■ **Tasks to complete**
(1) Answer these questions from the Spark dataframe tutorial, one answer per line, marked to match:
(a) What are the three boolean operators it gives for filters?
(b) Which faculty has id 2 in the new faculties dataframe?
(c) What average age does it show for faculty 1?
(2) List every aggregate operation that the Spark dataframe tutorial names as an example of what is available.
(3) From the Spark dataframe tutorial, extract the passage starting at "Correspondent of 'AS'" and ending at "df_alias.show()".

■ **Text**
"""

Fundamental to implement conditions on data.
We pick again our old non-modified dataframe.
The 3 fundamental boolean operators for filters are:
- & and
- | or
- ~ not

Remember to put brackets for more than one condition inside filter
e.g. `.filter((...) & (...) | (...))`

In [13]:
df_people_forty = df.filter(condition=(40 <= df.age) & (df.age < 50))
df_people_forty.show()

+---+----+---+
| id|name|age|
+---+----+---+
|  2| Bob| 45|
+---+----+---+



In [14]:
# remember the select operation presented at the start to chose only relevant columns
df_people_forty_anonymized = df_people_forty.select(["id", "age"])
df_people_forty_anonymized.show()

+---+---+
| id|age|
+---+---+
|  2| 45|
+---+---+



## Join

Join columns of another Dataframe.

In [15]:
# new faculties dataframe
df_faculties = spark.createDataFrame(
    data=[(1, "INF"), (2, "ECO")],
    schema=["id", "faculty"],
)

df_faculties.show()

+---+-------+
| id|faculty|
+---+-------+
|  1|    INF|
|  2|    ECO|
+---+-------+



In [16]:
# add a column to the original df to perform join
df_faculty_assigned = df.withColumn(
    colName="faculty", col=when(df.name == "Bob", 2).otherwise("1")
)

df_faculty_assigned.show()

+---+-------+---+-------+
| id|   name|age|faculty|
+---+-------+---+-------+
|  1|  Alice| 33|      1|
|  2|    Bob| 45|      2|
|  3|Charlie| 50|      1|
+---+-------+---+-------+



In [17]:
# JOIN operation
df_joined = df_faculty_assigned.join(
    other=df_faculties, on=df_faculty_assigned.faculty == df_faculties.id
)

df_joined.show()

+---+-------+---+-------+---+-------+
| id|   name|age|faculty| id|faculty|
+---+-------+---+-------+---+-------+
|  1|  Alice| 33|      1|  1|    INF|
|  3|Charlie| 50|      1|  1|    INF|
|  2|    Bob| 45|      2|  2|    ECO|
+---+-------+---+-------+---+-------+



## Aggregates

GroupBy functionality is implemented as the method `.groupBy()` in spark dataframe API.
It then allows you to use aggregate functionality `.agg()` on the resulting object 
that can perform any aggregate operation you have already seen in SQL.
It involves a combination of splitting the object, applying a function on the data 
and recombine the result.
Example of aggregate operations available: `.count()`, `.sum()`, `.mean()`, `.max()`, `.min()`, ...
Do not use the alternative with lowercase letters `.groupby()` as it is for pandas compatibility.

In [18]:
# get the average age of the faculty
df_faculty_avg_age = df_faculty_assigned.groupBy(df_faculty_assigned.faculty).agg(
    avg(df_faculty_assigned.age)
)

df_faculty_avg_age.show()

+-------+--------+
|faculty|avg(age)|
+-------+--------+
|      1|    41.5|
|      2|    45.0|
+-------+--------+



### Alias

Correspondent of 'AS' sql keyword. 
Allow data structure to be referenced using an alternative name.
Can be applied to dataframes, columns.
If in the same expression you are renaming a column 
and want to use it in another function, 
reference to such column with `col('aliasedName')`.

In [19]:
df_alias = df.alias("df_alias")
df_alias.show()

"""

■ **Extracted information**
"""

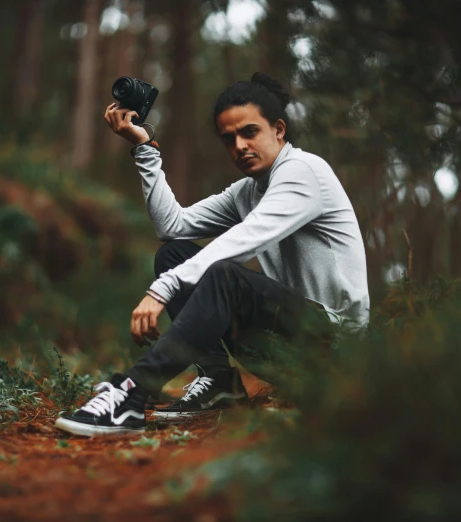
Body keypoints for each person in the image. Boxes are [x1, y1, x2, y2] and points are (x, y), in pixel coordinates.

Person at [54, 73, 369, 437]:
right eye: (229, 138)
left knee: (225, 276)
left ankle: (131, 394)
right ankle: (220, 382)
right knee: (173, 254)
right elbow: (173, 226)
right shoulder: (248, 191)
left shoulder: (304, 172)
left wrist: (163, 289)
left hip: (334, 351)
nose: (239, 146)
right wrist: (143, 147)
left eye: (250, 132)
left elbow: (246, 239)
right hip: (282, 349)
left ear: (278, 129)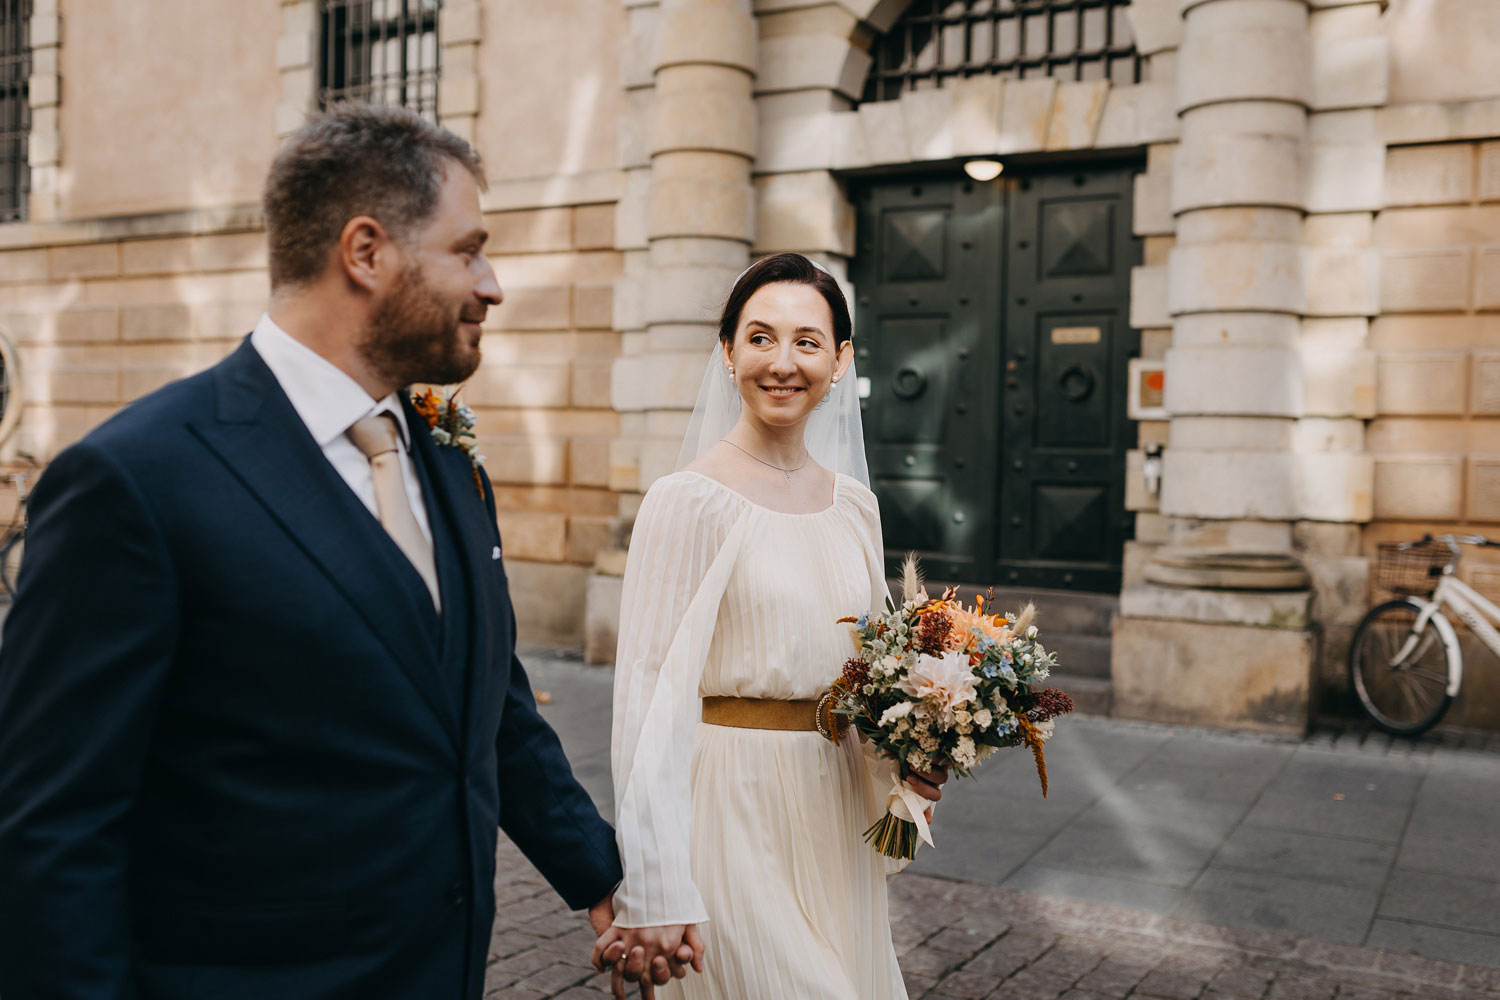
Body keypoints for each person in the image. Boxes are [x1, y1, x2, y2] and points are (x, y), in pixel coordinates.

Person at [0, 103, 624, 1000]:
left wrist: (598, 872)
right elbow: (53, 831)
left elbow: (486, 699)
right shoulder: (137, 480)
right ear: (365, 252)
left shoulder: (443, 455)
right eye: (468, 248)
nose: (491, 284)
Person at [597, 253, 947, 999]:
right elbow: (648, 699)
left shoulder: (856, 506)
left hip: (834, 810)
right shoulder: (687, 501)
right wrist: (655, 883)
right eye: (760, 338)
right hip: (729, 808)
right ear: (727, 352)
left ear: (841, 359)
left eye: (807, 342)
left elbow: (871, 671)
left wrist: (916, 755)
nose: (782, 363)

"""

■ **Response list**
(1)
(a) & (and), | (or), ~ (not)
(b) ECO
(c) 41.5

(2) .count(), .sum(), .mean(), .max(), .min()

(3)
Correspondent of 'AS' sql keyword. 
Allow data structure to be referenced using an alternative name.
Can be applied to dataframes, columns.
If in the same expression you are renaming a column 
and want to use it in another function, 
reference to such column with `col('aliasedName')`.

In [19]:
df_alias = df.alias("df_alias")
df_alias.show()